* [READING PASSAGE]
All these laws conspire, whether intentionally or otherwise, to entrench the better-off in their current positions by holding the poor down in their poverty and preventing them from being able to compete. (Similar principles apply higher up the economic ladder, as tax laws and economic regulations entrench the power of big corporations by insulating them from competition by smaller businesses — incidentally helping to ossify these corporations into sluggish, hierarchical, inefficient monoliths.)

The Marxists were right in thinking that present-day society is characterized by power relations that systematically impoverish the lower classes while increasing the power of the wealthy. Their mistake, however, was to identify capitalism as the culprit. Adam Smith, a more observant social critic than Marx, recognized that capitalists may well be the chief enemies of capitalism. The rich often prefer to buy special government privileges rather than face the discipline of free-market competition. (The recent debate over farm policy has largely ignored the fact that most agricultural subsidies go to giant agribusiness conglomerates rather than to family farms.)

* [INFORMATION SHOWN]

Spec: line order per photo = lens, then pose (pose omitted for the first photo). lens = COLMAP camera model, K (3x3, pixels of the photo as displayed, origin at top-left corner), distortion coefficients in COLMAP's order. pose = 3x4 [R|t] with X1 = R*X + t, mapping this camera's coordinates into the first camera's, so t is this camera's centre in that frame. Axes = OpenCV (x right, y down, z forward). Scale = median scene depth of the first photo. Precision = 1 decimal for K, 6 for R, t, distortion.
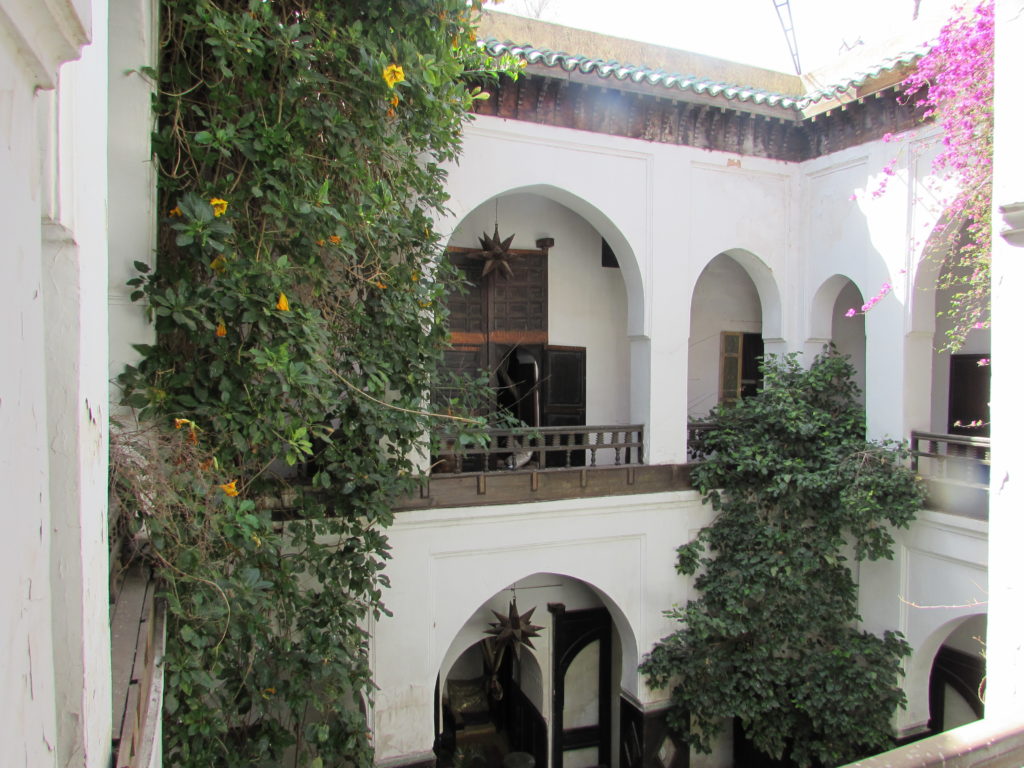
* * *
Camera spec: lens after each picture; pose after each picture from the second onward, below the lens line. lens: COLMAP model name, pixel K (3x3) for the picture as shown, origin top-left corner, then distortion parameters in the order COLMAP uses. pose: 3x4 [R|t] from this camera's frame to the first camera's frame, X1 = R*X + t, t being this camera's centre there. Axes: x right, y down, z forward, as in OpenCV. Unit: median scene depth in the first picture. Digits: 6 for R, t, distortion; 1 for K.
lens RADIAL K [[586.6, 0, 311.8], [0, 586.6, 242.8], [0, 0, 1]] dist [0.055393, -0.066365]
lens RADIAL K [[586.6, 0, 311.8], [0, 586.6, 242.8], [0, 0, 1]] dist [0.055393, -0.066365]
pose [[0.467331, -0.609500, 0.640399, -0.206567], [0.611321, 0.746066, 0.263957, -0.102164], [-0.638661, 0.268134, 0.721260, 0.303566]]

* [EXERCISE INSTRUCTIONS]
**A.** Switch "corporations" to "companies" and write out the part of the passage on economic privilege that opens with "All these laws" and closes with "hierarchical, inefficient monoliths.)".
**B.** Resume the passage on economic privilege after its last sentence and carry it forward.
The data comes from a separate source.

* [ANSWERS TO EACH TASK]
**A.**
All these laws conspire, whether intentionally or otherwise, to entrench the better-off in their current positions by holding the poor down in their poverty and preventing them from being able to compete. (Similar principles apply higher up the economic ladder, as tax laws and economic regulations entrench the power of big companies by insulating them from competition by smaller businesses — incidentally helping to ossify these companies into sluggish, hierarchical, inefficient monoliths.)

**B.**
Indeed, government magnifies the power of the rich. Suppose I’m an evil billionaire, and I want to achieve some goal X that costs one million dollars. Under a free-market system, I have to cough up one million of my own dollars in order to achieve this goal. But when there’s a powerful government in charge, I can (directly or indirectly) bribe some politicians with a few thousands in order to achieve my million-dollar goal X. Since the politicians are paying for X with tax money rather than out of their own pocket, they lose nothing by this deal.

Government regulation — in its effects, regardless of its intentions — is Robin Hood in reverse: it robs from the poor and gives to the rich. One of the worst instances of this is inflation, caused by government manipulation of the currency. An increase in the money supply results in an increase in prices and wages — but not immediately.

There’s some lag time as the effects of the expansion radiate outward through the economy. The rich — i.e., banks, and those to whom banks lend — get the new money first, before prices have risen. They systematically benefit, because they get to spend their new money before prices have risen to reflect the expansion. The poor systematically lose out, since they get the new money last, and so have to face higher prices before they have higher salaries. Moreover, the asymmetrical effects of monetary expansion create artificial booms and busts, as different sectors of the economy are temporarily stimulated by early receipt of the new money, encouraging overinvestment that goes bust when the boom proves illusory. The unemployment caused by this misdirection hurts the poor most of all.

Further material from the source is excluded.